Soutien de la population, des syndicats et des partis politiques… le chef de l’État a toutes les cartes en main.

Publié le 2 avril 2003 Lecture : 3 minutes.

L’heure est aux retournements d’alliances. Arrivés à Bangui dès le 19 mars, soit quatre jours après le putsch du général Bozizé, les soldats tchadiens ont largement contribué à y rétablir l’ordre. Les troupes honnies par le précédent régime ont même été accueillies avec soulagement par la population de la capitale, terrorisée par les pillages. Durant les heures qui ont suivi le coup d’État, l’agglomération a bien failli sombrer dans le chaos. Aujourd’hui, elle reprend vie peu à peu. Les banques ont rouvert leurs portes, et la radio nationale a repris ses programmes. Bref, Bangui a retrouvé son activité, sous l’efficace surveillance des quelque 400 militaires dépêchés par N’Djamena.
Compte tenu des relations conflictuelles que le président Déby entretenait avec son homologue Patassé, on comprend qu’il n’ait pas voulu manquer l’occasion d’asseoir Bozizé dans son fauteuil. Le Tchad avait accueilli le général mutin lorsqu’il avait fui Bangui en novembre 2001. Et, la même année, l’intervention d’un contingent libyen, venu prêter main forte au régime centrafricain face à la tentative de putsch d’André Kolingba, avait fortement déplu à Idriss Déby. La présence tchadienne n’a donc rien d’inattendu. Si les ennemis d’hier sont aujourd’hui les plus sûrs alliés de Bangui, les amis de Patassé sont, eux, devenus suspects : « Nous avons des informations sur le retour [à Bangui] de rebelles congolais de Jean-Pierre Bemba, expliquaient peu après leur arrivée les gradés tchadiens. Par conséquent, nous avons pris les devants afin d’annihiler toute tentative de déstabilisation de ce pays frère. »

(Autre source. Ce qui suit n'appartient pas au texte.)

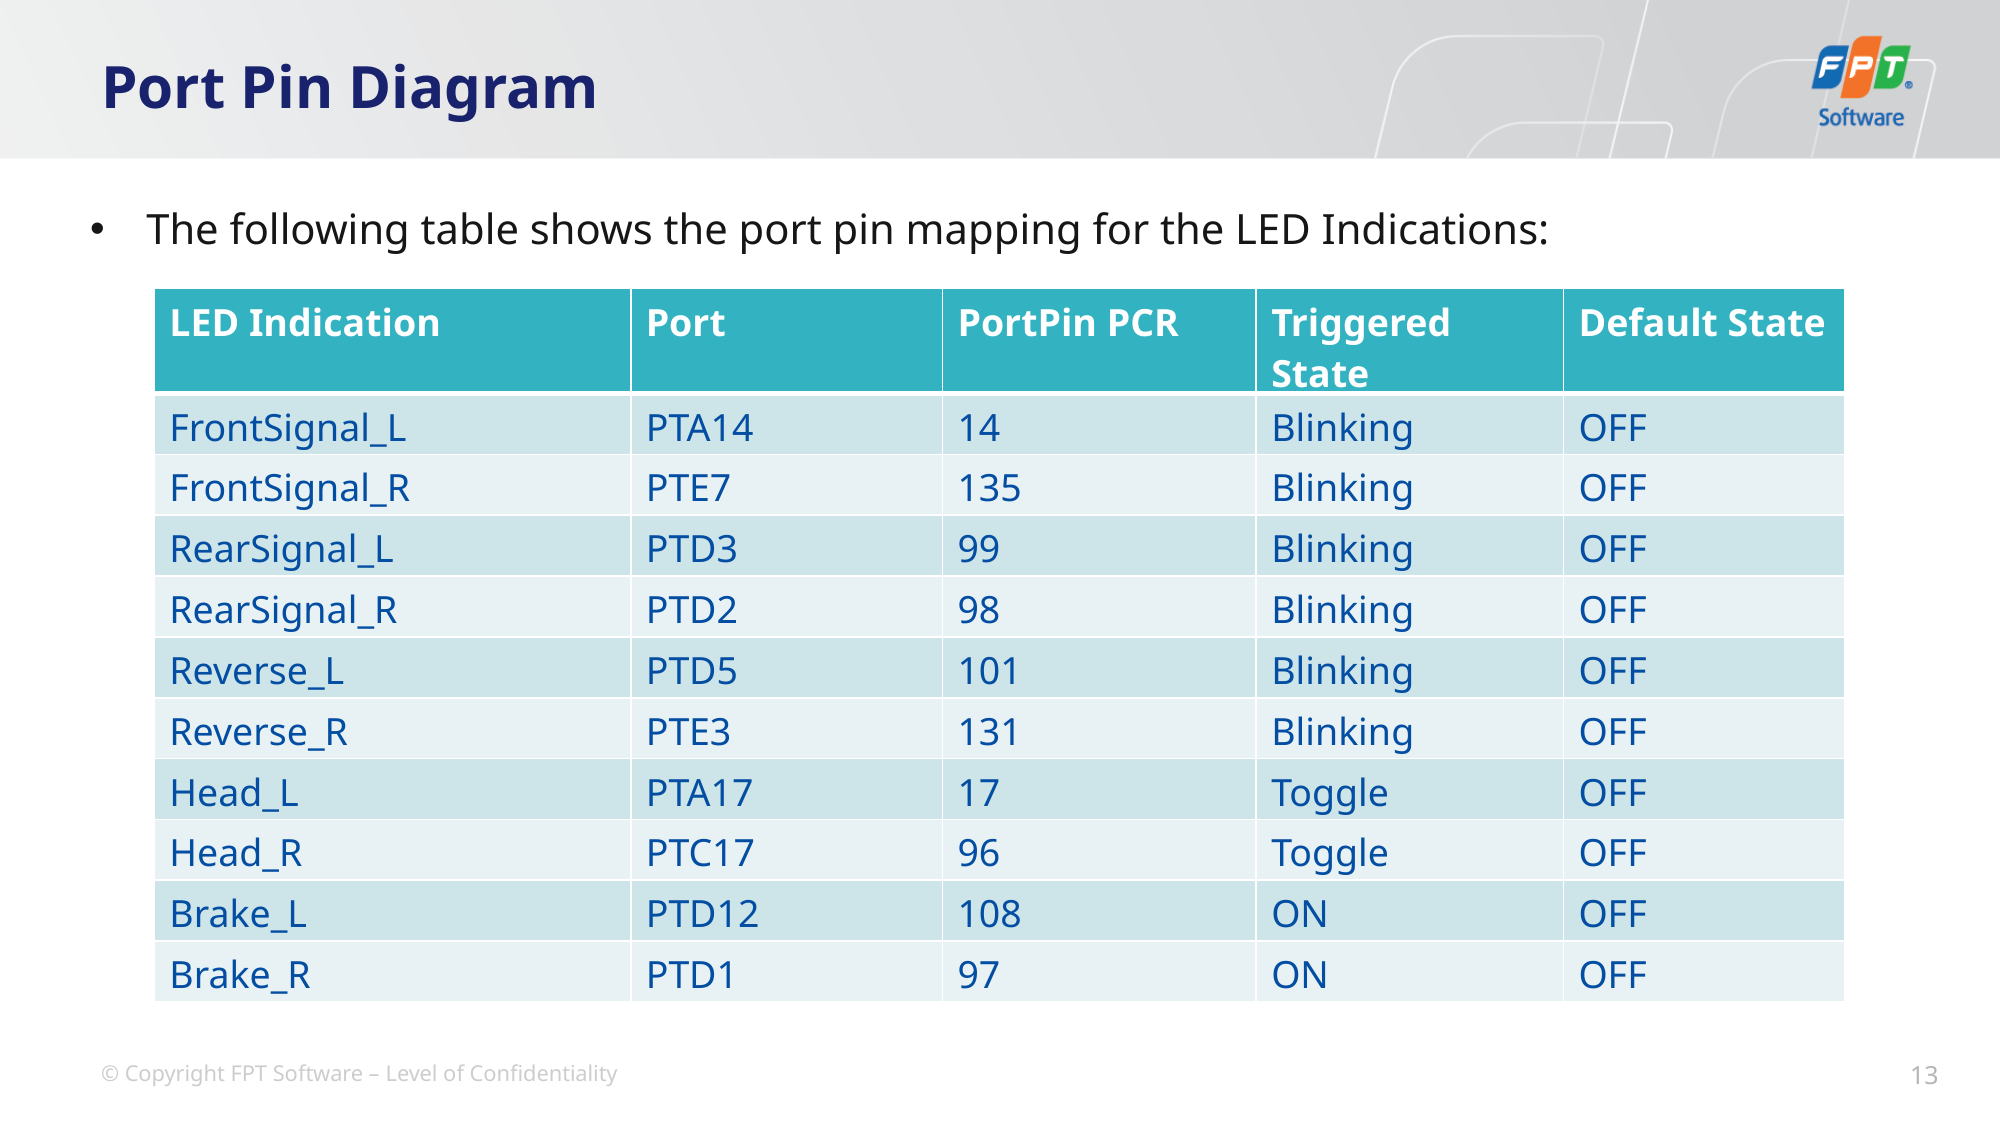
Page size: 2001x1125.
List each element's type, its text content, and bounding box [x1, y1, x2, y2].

table_cell OFF [1564, 699, 1844, 758]
table_cell OFF [1564, 881, 1844, 940]
table_cell 108 [943, 881, 1255, 940]
table_cell Blinking [1257, 638, 1563, 697]
table_header Triggered State [1257, 289, 1563, 391]
table_cell OFF [1564, 396, 1844, 454]
table_cell Head_R [155, 820, 630, 879]
table_cell Blinking [1257, 699, 1563, 758]
table_cell PTA17 [632, 759, 942, 819]
text_box The following table shows the port pin mapping for the LED Indications: [60, 195, 1647, 261]
table_cell Brake_L [155, 881, 630, 940]
table_cell OFF [1564, 638, 1844, 697]
table_cell OFF [1564, 577, 1844, 636]
table_cell OFF [1564, 516, 1844, 575]
table_cell ON [1257, 881, 1563, 940]
table_cell PTD3 [632, 516, 942, 575]
picture [0, 0, 2000, 159]
table_cell Blinking [1257, 516, 1563, 575]
table_cell PTE7 [632, 455, 942, 514]
table_cell 99 [943, 516, 1255, 575]
table_cell PTC17 [632, 820, 942, 879]
table_cell RearSignal_L [155, 516, 630, 575]
table_cell 135 [943, 455, 1255, 514]
table_header Default State [1564, 289, 1844, 391]
table_cell OFF [1564, 759, 1844, 819]
table_cell PTD2 [632, 577, 942, 636]
table_cell PTE3 [632, 699, 942, 758]
table_cell OFF [1564, 820, 1844, 879]
table_cell ON [1257, 942, 1563, 1001]
table_cell OFF [1564, 942, 1844, 1001]
table_cell 131 [943, 699, 1255, 758]
table_cell OFF [1564, 455, 1844, 514]
table_cell Toggle [1257, 820, 1563, 879]
table_header LED Indication [155, 289, 630, 391]
table_cell 101 [943, 638, 1255, 697]
table_header Port [632, 289, 942, 391]
table_cell FrontSignal_L [155, 396, 630, 454]
table_cell PTD1 [632, 942, 942, 1001]
table_cell Toggle [1257, 759, 1563, 819]
table_cell PTA14 [632, 396, 942, 454]
table_cell FrontSignal_R [155, 455, 630, 514]
text_box [137, 214, 1862, 720]
table_cell 98 [943, 577, 1255, 636]
table_cell 17 [943, 759, 1255, 819]
table_cell PTD5 [632, 638, 942, 697]
table_cell Blinking [1257, 577, 1563, 636]
table_cell Reverse_L [155, 638, 630, 697]
table_header PortPin PCR [943, 289, 1255, 391]
table_cell 97 [943, 942, 1255, 1001]
table_cell 96 [943, 820, 1255, 879]
table_cell RearSignal_R [155, 577, 630, 636]
table_cell Reverse_R [155, 699, 630, 758]
table_cell 14 [943, 396, 1255, 454]
table_cell Brake_R [155, 942, 630, 1001]
slide_number 13 [1855, 1052, 1954, 1094]
table_cell Blinking [1257, 455, 1563, 514]
table_cell Head_L [155, 759, 630, 819]
table_cell PTD12 [632, 881, 942, 940]
table_cell Blinking [1257, 396, 1563, 454]
title Port Pin Diagram [86, 31, 1812, 148]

Patassé en exil, les Libyens repartis, le président du Mouvement de libération du Congo (MLC) se retrouve isolé face aux hommes de Bozizé, que ses troupes ont violemment combattus lorsqu’ils étaient dans le maquis. Après avoir volé par deux fois au secours d’Ange-Félix Patassé (en mai 2001 et en octobre 2002), Bemba nourrit de bien compréhensibles appréhensions à l’endroit du nouvel homme fort de Bangui. Et le met en garde « contre toute tentative de déstabilisation ».
Malgré cet avertissement, l’isolement de Bemba n’a pas manqué de susciter un rapprochement entre Bangui et Kinshasa, qui se sont découvert un ennemi commun. Une semaine après son putsch, Bozizé recevait la visite du ministre congolais des Affaires étrangères, Léonard She Okitundu. Il était porteur d’un message du président Joseph Kabila, visiblement satisfait des intentions de normalisation affichées à Bangui. Alors que Patassé avait misé sur l’axe Tripoli-Gbadolite, Bozizé s’abrite derrière la protection très légaliste du tandem N’Djamena-Kinshasa. Ce qui prive le MLC d’une base arrière (pourtant) indispensable. Mais Bozizé pourra-t-il respecter la parole donnée à Kabila ou sera-t-il obligé, lui aussi, d’entretenir des relations « coupables » avec son remuant voisin, le chef du MLC ?
À Bangui, ces retournements d’alliances sont qualifiés de simple normalisation. Sur le plan diplomatique, la Cemac se félicite de voir la Centrafrique, suspectée d’alliance avec Kadhafi, revenir dans son giron. Les mesures prises par François Bozizé en matière de politique intérieure se veulent également rassurantes. Certes, la Constitution a été suspendue et l’Assemblée nationale dissoute. Mais cette reprise en main se veut toutefois moins musclée qu’elle n’en a l’air. Sur le plan social, Bozizé joue avec une certaine adresse la carte du consensus. Pour l’heure, il a déjà le soutien des autorités religieuses et des forces syndicales. Enfin, la nomination du professeur Abel Goumba au poste de Premier ministre est venue parachever le retour au calme en s’assurant le ralliement de plusieurs partis politiques, et la bienveillance des capitales voisines, où Goumba est loin d’être inconnu.